╭─ Source data

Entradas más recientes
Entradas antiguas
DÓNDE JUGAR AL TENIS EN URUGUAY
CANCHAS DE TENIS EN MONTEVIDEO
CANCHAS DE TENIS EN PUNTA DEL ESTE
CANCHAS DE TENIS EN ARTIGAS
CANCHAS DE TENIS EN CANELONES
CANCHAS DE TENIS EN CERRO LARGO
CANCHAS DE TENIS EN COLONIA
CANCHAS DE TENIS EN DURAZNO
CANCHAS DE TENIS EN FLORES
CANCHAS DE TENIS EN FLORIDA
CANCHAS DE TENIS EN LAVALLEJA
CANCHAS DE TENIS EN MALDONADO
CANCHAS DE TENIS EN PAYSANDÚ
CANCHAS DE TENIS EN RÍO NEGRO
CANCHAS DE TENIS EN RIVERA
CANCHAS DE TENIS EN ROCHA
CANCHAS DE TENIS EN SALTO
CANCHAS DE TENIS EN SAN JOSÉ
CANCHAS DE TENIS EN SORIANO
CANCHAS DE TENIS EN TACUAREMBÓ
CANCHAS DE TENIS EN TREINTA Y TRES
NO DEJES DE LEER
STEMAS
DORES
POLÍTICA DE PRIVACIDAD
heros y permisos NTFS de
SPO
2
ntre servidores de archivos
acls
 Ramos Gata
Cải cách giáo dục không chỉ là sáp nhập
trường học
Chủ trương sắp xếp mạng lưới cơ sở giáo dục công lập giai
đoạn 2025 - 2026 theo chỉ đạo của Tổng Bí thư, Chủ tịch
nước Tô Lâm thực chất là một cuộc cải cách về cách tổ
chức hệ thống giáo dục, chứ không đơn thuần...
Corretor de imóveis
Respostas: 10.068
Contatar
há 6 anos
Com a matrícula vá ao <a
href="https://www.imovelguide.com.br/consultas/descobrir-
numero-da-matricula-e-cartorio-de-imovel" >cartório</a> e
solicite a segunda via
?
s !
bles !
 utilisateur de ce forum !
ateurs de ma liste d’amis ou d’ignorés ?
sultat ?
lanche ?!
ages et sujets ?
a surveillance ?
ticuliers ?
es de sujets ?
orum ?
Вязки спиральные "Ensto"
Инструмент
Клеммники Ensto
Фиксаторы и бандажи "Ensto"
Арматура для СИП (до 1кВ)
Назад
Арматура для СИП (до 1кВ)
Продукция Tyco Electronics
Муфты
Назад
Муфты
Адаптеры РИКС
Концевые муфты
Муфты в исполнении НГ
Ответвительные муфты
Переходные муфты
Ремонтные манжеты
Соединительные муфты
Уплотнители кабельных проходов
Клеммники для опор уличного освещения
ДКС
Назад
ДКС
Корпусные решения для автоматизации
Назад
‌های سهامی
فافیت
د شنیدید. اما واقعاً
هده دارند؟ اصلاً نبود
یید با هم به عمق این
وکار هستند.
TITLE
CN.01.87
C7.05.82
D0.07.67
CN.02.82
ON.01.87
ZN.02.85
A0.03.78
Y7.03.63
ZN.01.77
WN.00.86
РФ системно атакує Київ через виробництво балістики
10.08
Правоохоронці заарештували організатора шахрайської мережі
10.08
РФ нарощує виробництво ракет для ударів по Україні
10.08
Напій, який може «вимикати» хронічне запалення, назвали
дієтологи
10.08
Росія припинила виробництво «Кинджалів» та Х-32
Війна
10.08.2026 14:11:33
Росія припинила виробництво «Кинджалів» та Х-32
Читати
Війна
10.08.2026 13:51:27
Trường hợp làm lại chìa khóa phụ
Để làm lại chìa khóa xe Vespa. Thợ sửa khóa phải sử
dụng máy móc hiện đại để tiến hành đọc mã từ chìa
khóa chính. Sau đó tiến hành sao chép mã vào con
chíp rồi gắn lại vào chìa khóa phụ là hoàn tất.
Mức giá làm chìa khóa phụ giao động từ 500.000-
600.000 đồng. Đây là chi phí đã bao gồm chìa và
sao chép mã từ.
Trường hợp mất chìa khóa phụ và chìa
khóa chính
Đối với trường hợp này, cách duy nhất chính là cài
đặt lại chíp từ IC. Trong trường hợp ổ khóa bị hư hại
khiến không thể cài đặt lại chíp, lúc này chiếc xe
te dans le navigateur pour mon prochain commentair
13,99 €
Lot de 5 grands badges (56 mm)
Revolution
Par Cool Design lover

╰─

• What is needed: Each of the entries must be set down exactly, none omitted.

• Response for this exercise:
Entradas más recientes
Entradas antiguas
DÓNDE JUGAR AL TENIS EN URUGUAY
CANCHAS DE TENIS EN MONTEVIDEO
CANCHAS DE TENIS EN PUNTA DEL ESTE
CANCHAS DE TENIS EN ARTIGAS
CANCHAS DE TENIS EN CANELONES
CANCHAS DE TENIS EN CERRO LARGO
CANCHAS DE TENIS EN COLONIA
CANCHAS DE TENIS EN DURAZNO
CANCHAS DE TENIS EN FLORES
CANCHAS DE TENIS EN FLORIDA
CANCHAS DE TENIS EN LAVALLEJA
CANCHAS DE TENIS EN MALDONADO
CANCHAS DE TENIS EN PAYSANDÚ
CANCHAS DE TENIS EN RÍO NEGRO
CANCHAS DE TENIS EN RIVERA
CANCHAS DE TENIS EN ROCHA
CANCHAS DE TENIS EN SALTO
CANCHAS DE TENIS EN SAN JOSÉ
CANCHAS DE TENIS EN SORIANO
CANCHAS DE TENIS EN TACUAREMBÓ
CANCHAS DE TENIS EN TREINTA Y TRES
NO DEJES DE LEER
STEMAS
DORES
POLÍTICA DE PRIVACIDAD
heros y permisos NTFS de
SPO
2
ntre servidores de archivos
acls
 Ramos Gata
Cải cách giáo dục không chỉ là sáp nhập
trường học
Chủ trương sắp xếp mạng lưới cơ sở giáo dục công lập giai
đoạn 2025 - 2026 theo chỉ đạo của Tổng Bí thư, Chủ tịch
nước Tô Lâm thực chất là một cuộc cải cách về cách tổ
chức hệ thống giáo dục, chứ không đơn thuần...
Corretor de imóveis
Respostas: 10.068
Contatar
há 6 anos
Com a matrícula vá ao <a
href="https://www.imovelguide.com.br/consultas/descobrir-
numero-da-matricula-e-cartorio-de-imovel" >cartório</a> e
solicite a segunda via
?
s !
bles !
 utilisateur de ce forum !
ateurs de ma liste d’amis ou d’ignorés ?
sultat ?
lanche ?!
ages et sujets ?
a surveillance ?
ticuliers ?
es de sujets ?
orum ?
Вязки спиральные "Ensto"
Инструмент
Клеммники Ensto
Фиксаторы и бандажи "Ensto"
Арматура для СИП (до 1кВ)
Назад
Арматура для СИП (до 1кВ)
Продукция Tyco Electronics
Муфты
Назад
Муфты
Адаптеры РИКС
Концевые муфты
Муфты в исполнении НГ
Ответвительные муфты
Переходные муфты
Ремонтные манжеты
Соединительные муфты
Уплотнители кабельных проходов
Клеммники для опор уличного освещения
ДКС
Назад
ДКС
Корпусные решения для автоматизации
Назад
‌های سهامی
فافیت
د شنیدید. اما واقعاً
هده دارند؟ اصلاً نبود
یید با هم به عمق این
وکار هستند.
TITLE
CN.01.87
C7.05.82
D0.07.67
CN.02.82
ON.01.87
ZN.02.85
A0.03.78
Y7.03.63
ZN.01.77
WN.00.86
РФ системно атакує Київ через виробництво балістики
10.08
Правоохоронці заарештували організатора шахрайської мережі
10.08
РФ нарощує виробництво ракет для ударів по Україні
10.08
Напій, який може «вимикати» хронічне запалення, назвали
дієтологи
10.08
Росія припинила виробництво «Кинджалів» та Х-32
Війна
10.08.2026 14:11:33
Росія припинила виробництво «Кинджалів» та Х-32
Читати
Війна
10.08.2026 13:51:27
Trường hợp làm lại chìa khóa phụ
Để làm lại chìa khóa xe Vespa. Thợ sửa khóa phải sử
dụng máy móc hiện đại để tiến hành đọc mã từ chìa
khóa chính. Sau đó tiến hành sao chép mã vào con
chíp rồi gắn lại vào chìa khóa phụ là hoàn tất.
Mức giá làm chìa khóa phụ giao động từ 500.000-
600.000 đồng. Đây là chi phí đã bao gồm chìa và
sao chép mã từ.
Trường hợp mất chìa khóa phụ và chìa
khóa chính
Đối với trường hợp này, cách duy nhất chính là cài
đặt lại chíp từ IC. Trong trường hợp ổ khóa bị hư hại
khiến không thể cài đặt lại chíp, lúc này chiếc xe
te dans le navigateur pour mon prochain commentair
13,99 €
Lot de 5 grands badges (56 mm)
Revolution
Par Cool Design lover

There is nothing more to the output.